YOLOv8-ORE: An Efficient Ore Segmentation Network based on Adaptive Feature Extraction and Attention-Enhanced Spatial Fusion
Abstract: Ore particle size is crucial for ore crushing quality and the mining industry. Improving ore particle segmentation accuracy is essential for reliable statistics, especially in complex scenarios. YOLOv8-ORE, a novel ore image segmentation model, addresses challenges such as diverse ores, dust, lighting conditions, and adhesion between particles. Firstly, to enhance small particle detection, Flexible C2f integrates Adaptive Kernel Convolution, effectively capturing multi-scale features and significantly improving the segmentation of tiny, irregular particles.
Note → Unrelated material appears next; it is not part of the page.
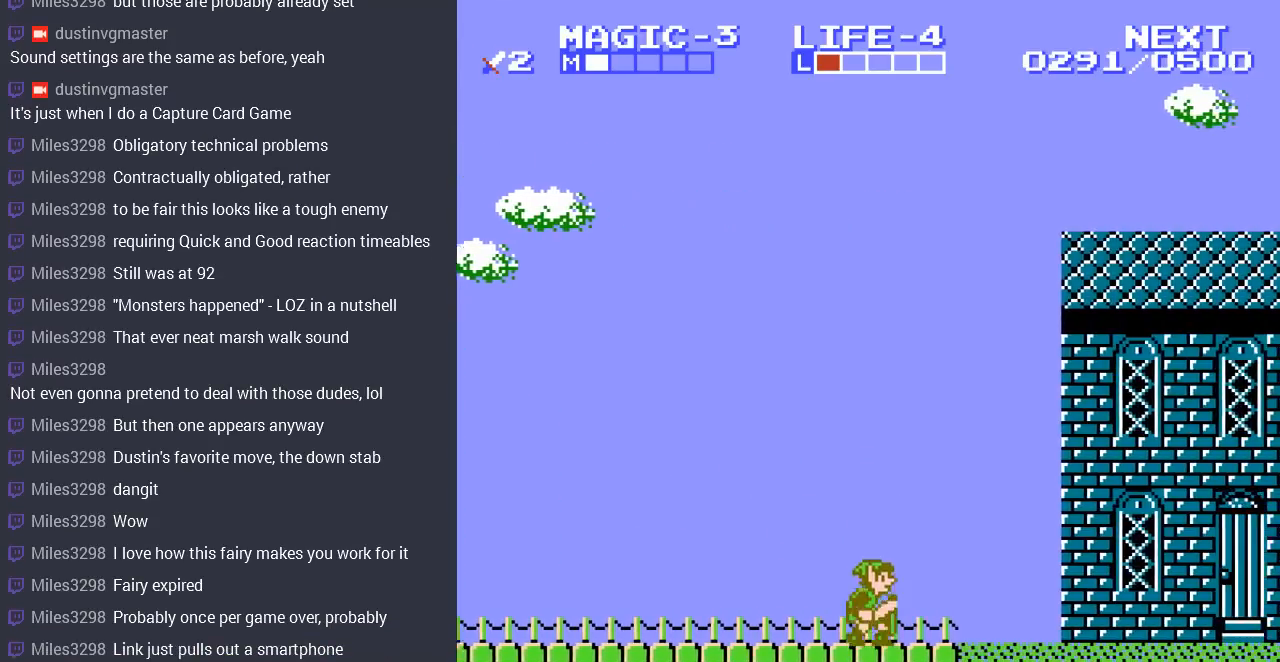
{"buttons": ["DPAD_RIGHT"], "events": [[33, "A", "down"], [200, "A", "up"]]}
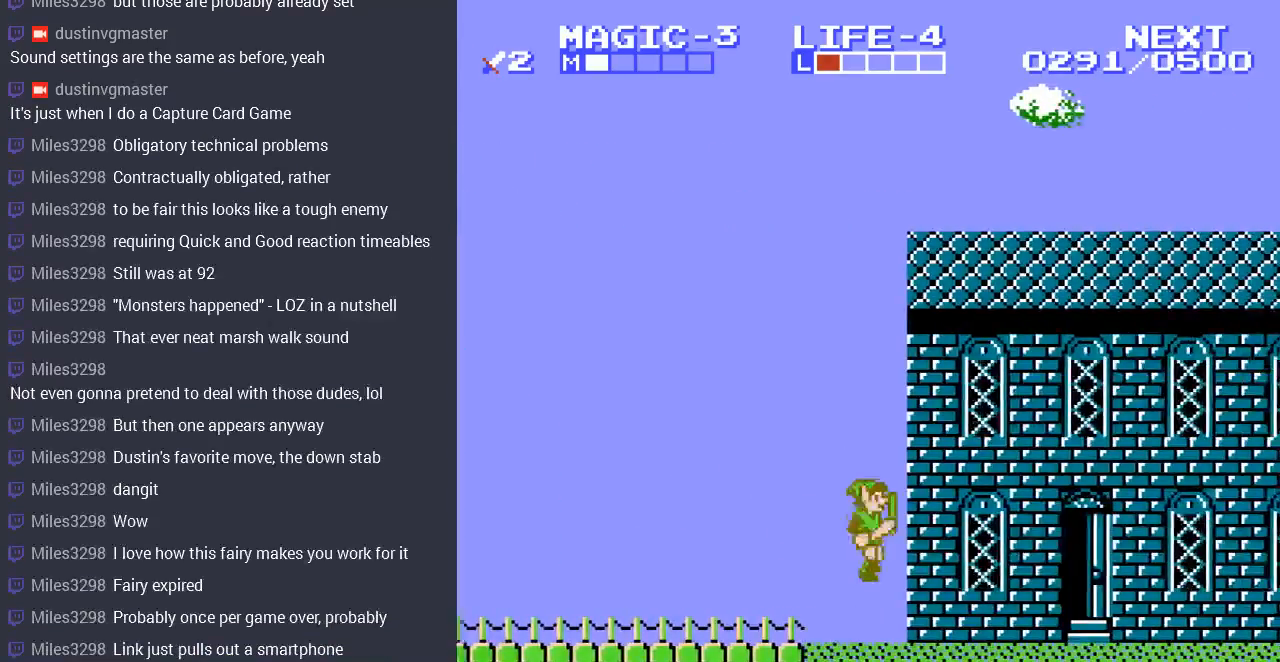
{"buttons": ["DPAD_RIGHT"], "events": []}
Secondly, to improve edge detection in low-light conditions, Attention-Enhanced Spatial Pyramid Pooling, inspired by Efficient Layer Aggregation Networks’ gradient path design and partial self-attention, was designed to better distinguish particles from conveyor belt backgrounds in dim environments. Thirdly, to refine segmentation accuracy in blurry images, BiFPN was employed to enhance accuracy through an efficient weighted fusion mechanism. Moreover, the OreSegDataset(OSD) was constructed in this paper to support ore segmentation community development. OSD consists of 718 annotated ore images with 11,084 instances. Experimental results on OSD demonstrate that the proposed YOLOv8-ORE outperforms state-of-the-art methods, such as YOLOv8-seg. The OSD dataset is publicly available at: https://github.com/CQNU-ZhangLab/.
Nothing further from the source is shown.